Lisa McDougald | 5 Reasons to Ditch Single-Use Plastic

SCV Voices: Guest Commentary
SCV Voices: Guest Commentary

Plastic pollution is disrupting biological functions in animals and humans, clogging our waterways and oceans, contributing to the climate crisis, and impacting every species up and down the food chain in every corner of the planet. The largest percentage of this pollution is made up of single-use plastic, and there are five major reasons we should ban its use.

1) Food Packaging Can Only Be Made from Virgin Plastic 

All single-use food plastics —such as the plastic film and container holding the salad you have at lunchtime and the dinner you pick up on your way home from work — are made of virgin plastic. Virgin plastic is directly sourced from the petrochemical plant. It is the only plastic that is “food safe,” because recycled plastic degrades during the recycling process. That is, it becomes too toxic for food. 

2) Plastic Messes with our Biology

Once processed, recycled plastic that we unknowingly ingest can leach chemicals into our bodies, doing weird things to our biology in ways that “disrupt” the endocrine system. This is what we know. What we don’t know is more troubling. 

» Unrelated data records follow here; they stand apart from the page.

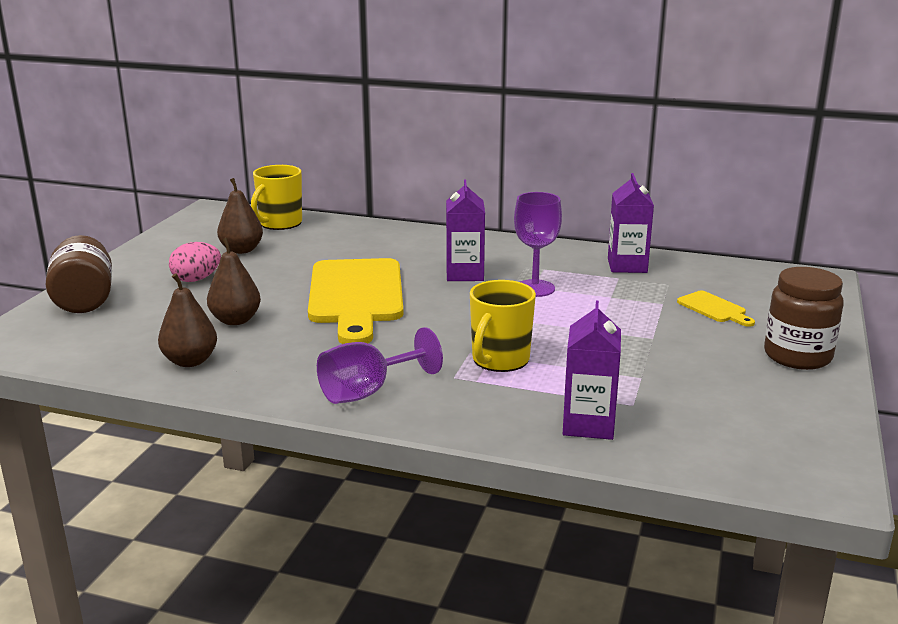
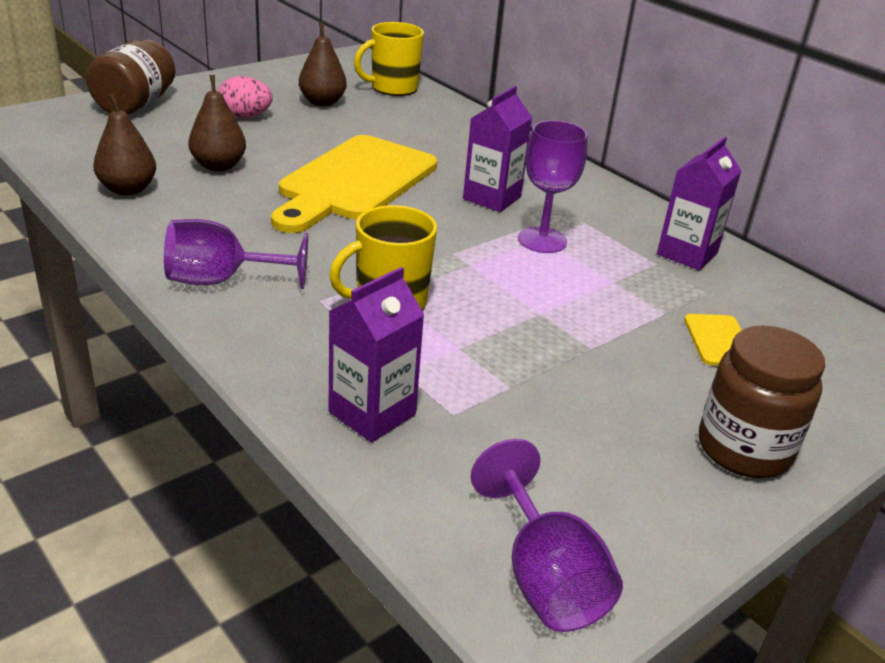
camera: 30 degrees right, 10 degrees up
(796, 459) = (544, 577): none -> purple goblet

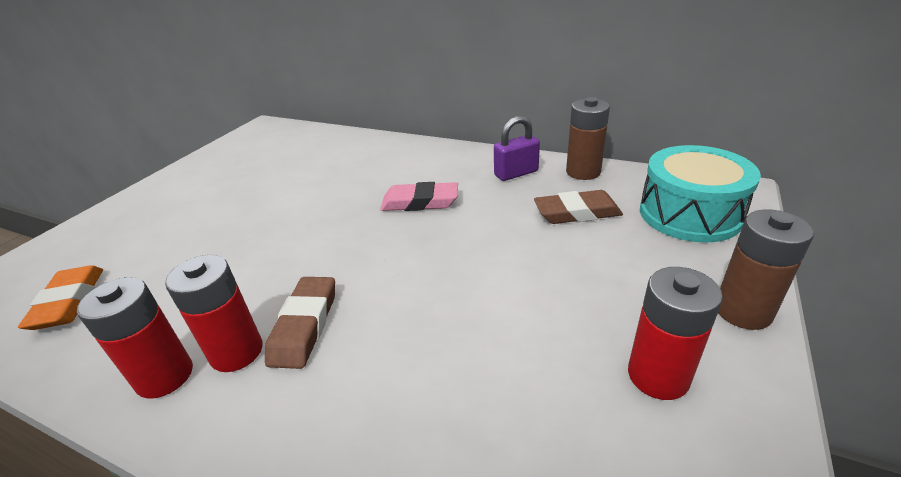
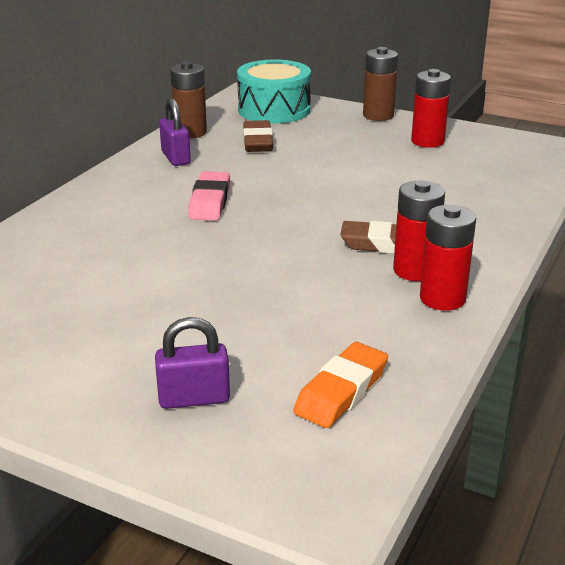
camera: 90 degrees left, 5 degrees down
(69, 302) = (341, 391): orange eraser -> orange eraser turned 45 degrees counterclockwise
(121, 233) = (194, 398): none -> purple padlock

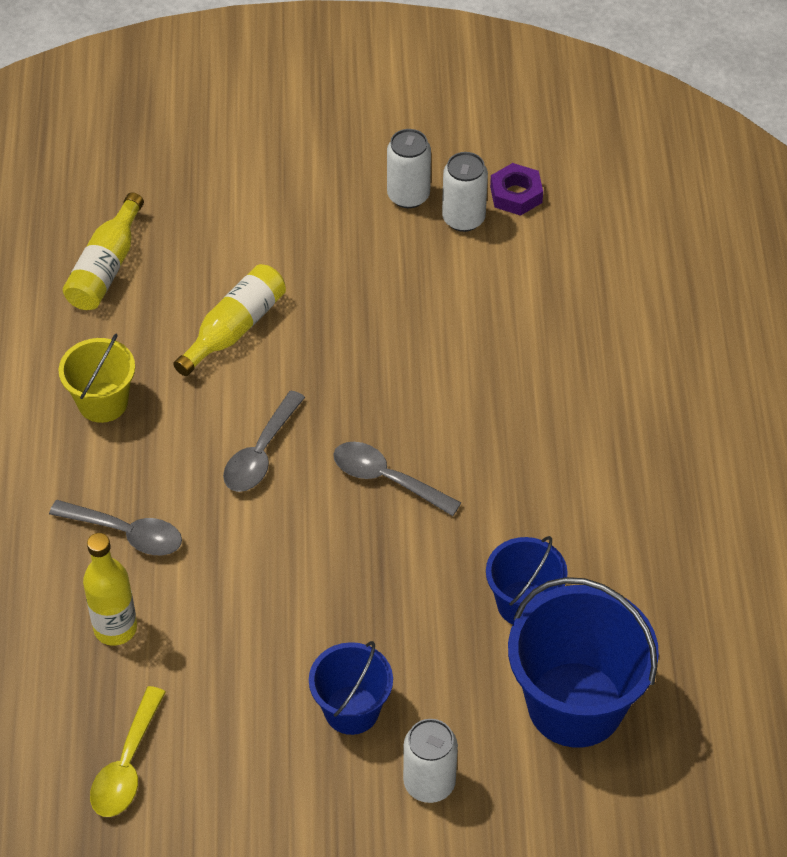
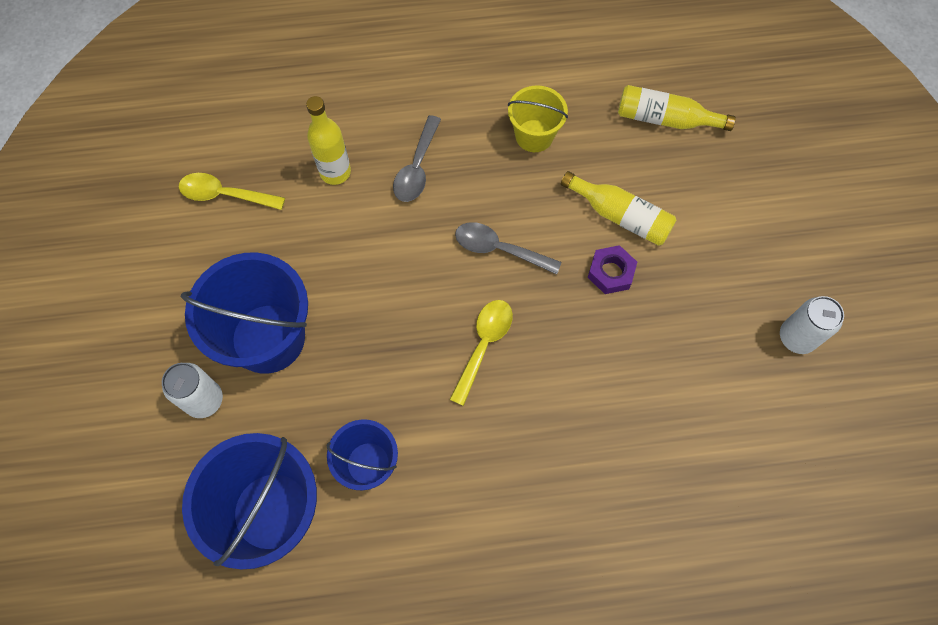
camera: 85 degrees right, 15 degrees up
(351, 710) = (268, 338): blue bucket -> blue bucket, size x1.75
(387, 479) = (484, 345): grey spoon -> yellow spoon
(463, 218) = (780, 387): white can -> none
(516, 194) = (822, 433): purple nut -> purple nut (611, 272)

A study done in the 1980s in North America’s Great Lakes region found “herring gull chicks dying in their eggs, cormorants born with eyes missing and crossed bills and domesticated mink no longer producing pups” where a high concentration of chemicals and pesticides was present. All of these biological mishaps were linked to disruptions of the endocrine system. 

If high levels of industrial chemicals impact wildlife in such jaw-dropping ways, then human beings are equally susceptible to these effects. Plastic is everywhere. We place it in our mouths, wear it, clean with it, breathe it, and inadvertently eat it. 

3) The World Is Choking with Plastic Pollution 

Single-use plastic is the worst of the worst. Its use is growing exponentially, it is the most inefficient, wasteful kind of plastic, and we make more of it than all the other types of plastic. According to National Geographic, 40% of all plastics aforementioned is single-use packaging. The bottom line? We have to quit making it.

The ultimate responsibility falls on the companies — all of them. There are non-toxic, environmentally stable alternatives to single-use plastics, from edible utensils, to compostable bamboo packaging, to individuals providing their own cutlery and containers. Grocery stores, retailers and restaurants have no excuse for choosing single-use plastics over the alternatives other than to cut costs, all to keep their bottom line in shape, at the expense of our health and our planet.

4) Only 9% of Plastic Is Recycled

Considering that approximately 9% of plastic is actually recycled, we have a major problem. If the plastic is actually recycled, it can only be recycled again a handful of times — and not back to its original use. For example, a plastic jug will never be a plastic jug again because it degrades in the recycling process. The more it is processed, the more toxic it becomes, because it requires more chemicals and agents to keep it from leeching. The more you try to recycle it, the worse it is for the environment.

5) Plastic Is Now Part of the Geological Record

To put it another way, every piece of plastic ever produced since 1950 is still out there, hasn’t broken down in nature and will take hundreds of years to disappear. It is so prevalent it has become a geological layer in the fossil record called “technofossils.”  

“When you think we have only been using plastic heavily in the last 50 years, it really shows how much it is persisting in the environment. It has reached the bottom of the ocean and the guts of marine animals too,” said Dr. Ceri Lewis, a marine biologist, in a 2017 article in the DailyMail.

Solutions to our plastic addiction must be pursued on several levels — companies must place the welfare of people before profit, individuals must proactively demand alternatives, and governments must pass appropriate legislation at all levels, including city, state and federal. Business, individuals and governments must work together to make systematic change. 

What is required is for us to stop manufacturing single-use plastics and quickly adapt edible, compostable, chemical-free alternatives to single-use plastic. We can do this in phases, but we must start now. Our health and the health of our planet depend on it.

Lisa M. McDougald is a member of the Santa Clarita chapter of Citizens’ Climate Lobby and lives in Valencia.